Another pressing issue is that scientists claim wastewater disposal wells used in the hydraulic fracturing or fracking process are responsible for the state’s earthquake emergency. The state is now experiencing more 3.0-magnitude earthquakes than California. There have been so many earthquakes that it’s literally difficult to keep track of them. As I write this, the number could change. As of July, there were 258 3.0-magnitude quakes. I use that low number only because it’s cited in this excellent National Geographic story about Oklahoma’s earthquake swarm.
The larger issue is that all this points to the need to develop cleaner, renewable energy sources, such as wind and solar power and hydropower. Even those energy sources don’t come without their own negative environmental impact, but there’s no doubt the extraction of fossil fuels, along with carbon emissions, continues to critically damage our planet.
Could recent protests against the oil and gas drilling process known as fracking trickle up I-35 to Oklahoma from the north Texas city of Denton?
A group of anti-fracking protestors in Denton has forced the city council there to take their concerns seriously after a petition drive calling for a ban on the process collected about 2,000 signatures.
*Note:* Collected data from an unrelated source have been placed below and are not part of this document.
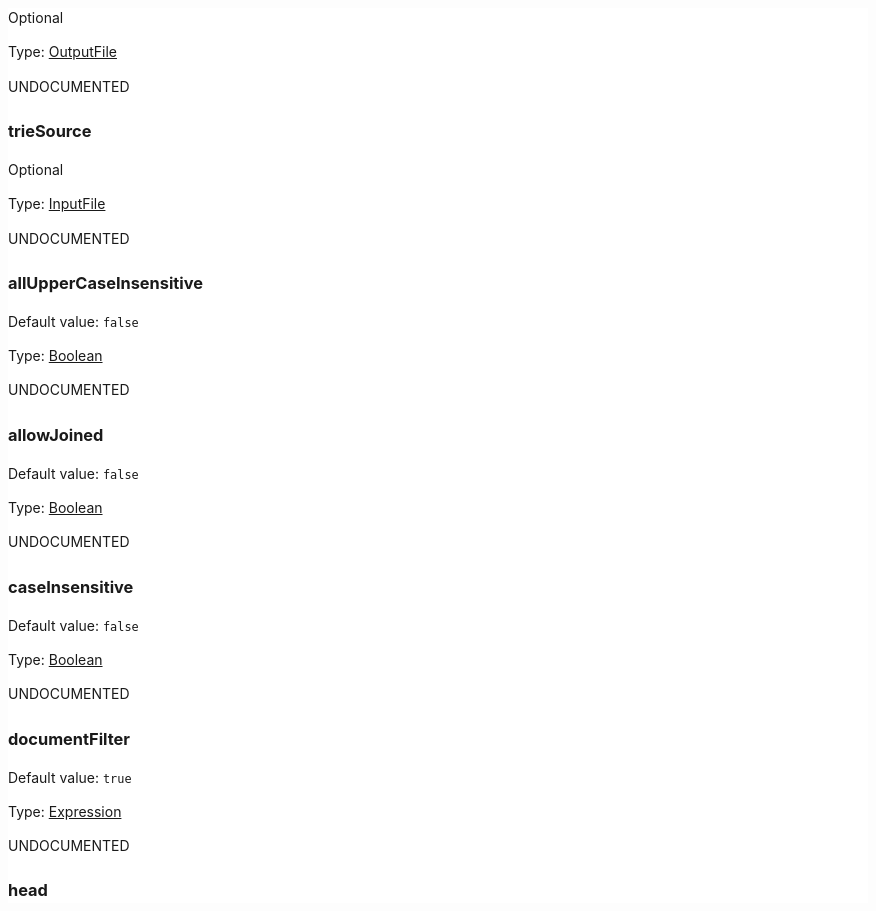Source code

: Optional

Type: [OutputFile](../converter/org.bibliome.util.files.OutputFile)

UNDOCUMENTED

<a name="trieSource">

### trieSource

Optional

Type: [InputFile](../converter/org.bibliome.util.files.InputFile)

UNDOCUMENTED

<a name="allUpperCaseInsensitive">

### allUpperCaseInsensitive

Default value: `false`

Type: [Boolean](../converter/java.lang.Boolean)

UNDOCUMENTED

<a name="allowJoined">

### allowJoined

Default value: `false`

Type: [Boolean](../converter/java.lang.Boolean)

UNDOCUMENTED

<a name="caseInsensitive">

### caseInsensitive

Default value: `false`

Type: [Boolean](../converter/java.lang.Boolean)

UNDOCUMENTED

<a name="documentFilter">

### documentFilter

Default value: `true`

Type: [Expression](../converter/alvisnlp.corpus.expressions.Expression)

UNDOCUMENTED

<a name="head">

### head
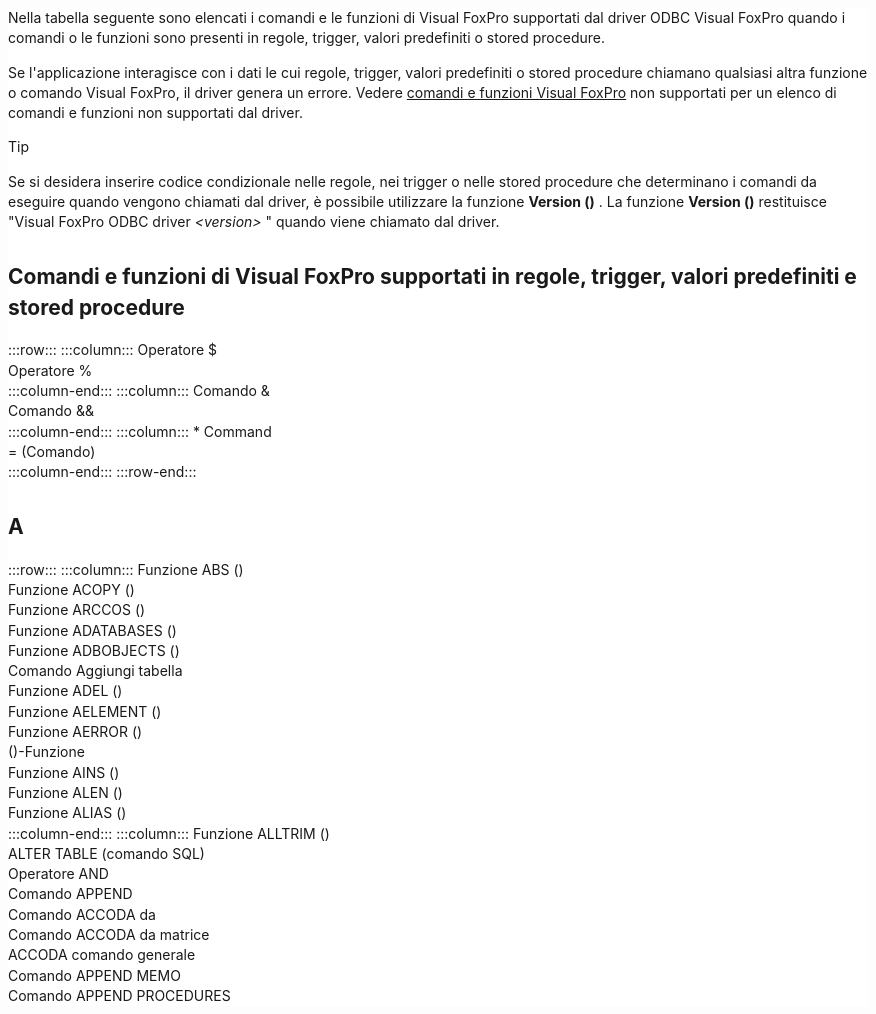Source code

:  Nella tabella seguente sono elencati i comandi e le funzioni di Visual FoxPro supportati dal driver ODBC Visual FoxPro quando i comandi o le funzioni sono presenti in regole, trigger, valori predefiniti o stored procedure.  
  
 Se l'applicazione interagisce con i dati le cui regole, trigger, valori predefiniti o stored procedure chiamano qualsiasi altra funzione o comando Visual FoxPro, il driver genera un errore. Vedere [comandi e funzioni Visual FoxPro](../../odbc/microsoft/unsupported-visual-foxpro-commands-and-functions-visual-foxpro-odbc-driver.md) non supportati per un elenco di comandi e funzioni non supportati dal driver.  
  
> [!TIP]  
>  Se si desidera inserire codice condizionale nelle regole, nei trigger o nelle stored procedure che determinano i comandi da eseguire quando vengono chiamati dal driver, è possibile utilizzare la funzione **Version ()** . La funzione **Version ()** restituisce "Visual FoxPro ODBC driver *\<version>* " quando viene chiamato dal driver.  
  
## <a name="visual-foxpro-commands-and-functions-supported-in-rules-triggers-default-values-and-stored-procedures"></a>Comandi e funzioni di Visual FoxPro supportati in regole, trigger, valori predefiniti e stored procedure  

:::row:::
    :::column:::
        Operatore $  
        Operatore %  
    :::column-end:::
    :::column:::
        Comando &  
        Comando &&   
    :::column-end:::
    :::column:::
        \* Command  
        = (Comando)  
    :::column-end:::
:::row-end:::

## <a name="a"></a>A  

:::row:::
    :::column:::
        Funzione ABS ()  
        Funzione ACOPY ()  
        Funzione ARCCOS ()  
        Funzione ADATABASES ()  
        Funzione ADBOBJECTS ()  
        Comando Aggiungi tabella  
        Funzione ADEL ()  
        Funzione AELEMENT ()  
        Funzione AERROR ()  
        ()-Funzione  
        Funzione AINS ()  
        Funzione ALEN ()  
        Funzione ALIAS ()  
    :::column-end:::
    :::column:::
        Funzione ALLTRIM ()  
        ALTER TABLE (comando SQL)  
        Operatore AND  
        Comando APPEND  
        Comando ACCODA da  
        Comando ACCODA da matrice  
        ACCODA comando generale  
        Comando APPEND MEMO  
        Comando APPEND PROCEDURES  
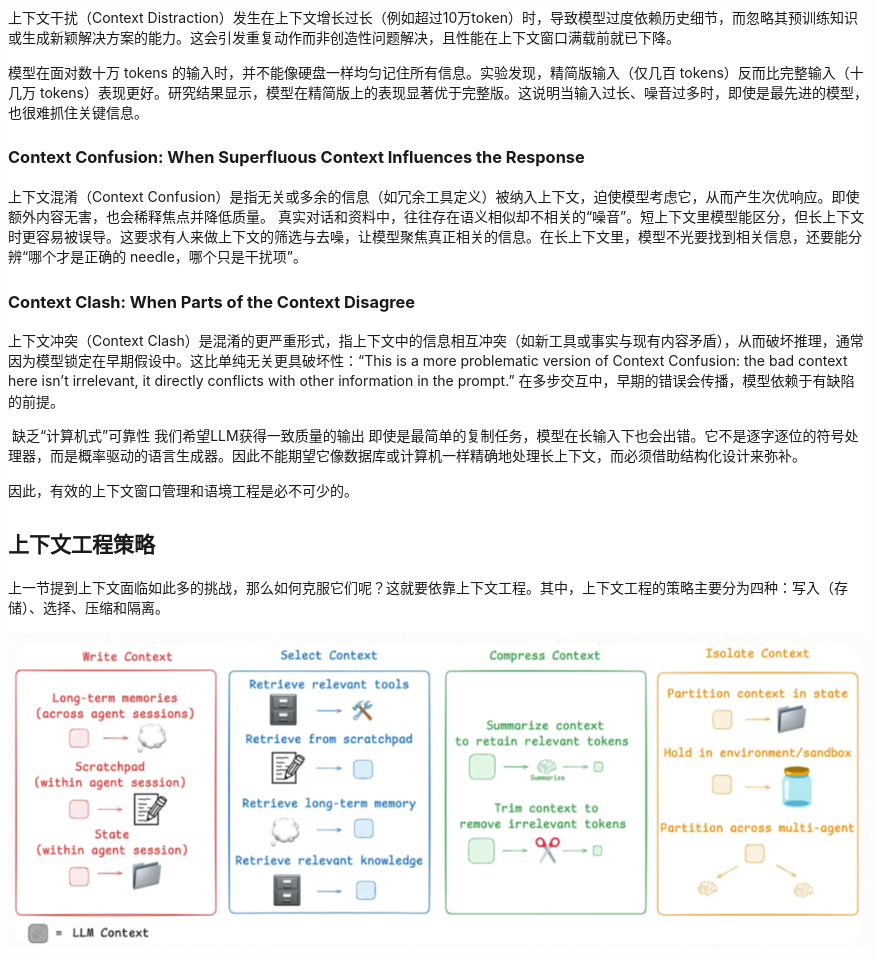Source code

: 上下文干扰（Context Distraction）发生在上下文增长过长（例如超过10万token）时，导致模型过度依赖历史细节，而忽略其预训练知识或生成新颖解决方案的能力。这会引发重复动作而非创造性问题解决，且性能在上下文窗口满载前就已下降。


模型在面对数十万 tokens 的输入时，并不能像硬盘一样均匀记住所有信息。实验发现，精简版输入（仅几百 tokens）反而比完整输入（十几万 tokens）表现更好。研究结果显示，模型在精简版上的表现显著优于完整版。这说明当输入过长、噪音过多时，即使是最先进的模型，也很难抓住关键信息。

### Context Confusion: When Superfluous Context Influences the Response

上下文混淆（Context Confusion）是指无关或多余的信息（如冗余工具定义）被纳入上下文，迫使模型考虑它，从而产生次优响应。即使额外内容无害，也会稀释焦点并降低质量。
真实对话和资料中，往往存在语义相似却不相关的“噪音”。短上下文里模型能区分，但长上下文时更容易被误导。这要求有人来做上下文的筛选与去噪，让模型聚焦真正相关的信息。在长上下文里，模型不光要找到相关信息，还要能分辨“哪个才是正确的 needle，哪个只是干扰项”。

### Context Clash: When Parts of the Context Disagree

上下文冲突（Context Clash）是混淆的更严重形式，指上下文中的信息相互冲突（如新工具或事实与现有内容矛盾），从而破坏推理，通常因为模型锁定在早期假设中。这比单纯无关更具破坏性：“This is a more problematic version of Context Confusion: the bad context here isn’t irrelevant, it directly conflicts with other information in the prompt.” 在多步交互中，早期的错误会传播，模型依赖于有缺陷的前提。


 缺乏“计算机式”可靠性
我们希望LLM获得一致质量的输出 即使是最简单的复制任务，模型在长输入下也会出错。它不是逐字逐位的符号处理器，而是概率驱动的语言生成器。因此不能期望它像数据库或计算机一样精确地处理长上下文，而必须借助结构化设计来弥补。




因此，有效的上下文窗口管理和语境工程是必不可少的。







## 上下文工程策略

上一节提到上下文面临如此多的挑战，那么如何克服它们呢？这就要依靠上下文工程。其中，上下文工程的策略主要分为四种：写入（存储）、选择、压缩和隔离。

![alt text](./images/Extra02-figures/image-6.png)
The council recently voted 5 to 2 against issuing the fracking ban, but the fact such a vote was even taken in a Texas city—just north of Dallas—has the oil and gas industry paying attention.
Those opposed to fracking in the area argue it can create heath problems. Environmentalists have long contended that fracking leads to water contamination. Wastewater disposal wells used in the fracking process have been linked to earthquakes here in Oklahoma and elsewhere.
In the hydraulic fracturing or fracking process, chemicals and water are injected by high pressure into rock formations to release gas and oil. The wastewater from the process is then often stored in underground wastewater disposal injection wells.
In the Denton case, government officials had to weigh the rights of mineral owners in the Barnett Shale area against the health and pollution concerns of the wider public. In Oklahoma, the issue has seemingly become narrower. A dramatic surge in earthquakes over the last three years or so has been tied by scientists to disposal wells. A recent town hall in Edmond about the issue attracted several hundred people concerned about their property and safety. Some people have suggested the state place a moratorium on injection wells.
The larger point is that these protests against the fracking process are most likely to continue as the oil and gas boom continues here in Oklahoma, Texas and elsewhere. The oil and gas industry, for now, has no motivation to admit any culpability when things go wrong and no amount of scientific evidence will probably convince it to do things differently. It’s going to take coordinated grassroots protest movements like the one in Denton and the town hall in Edmond to change things.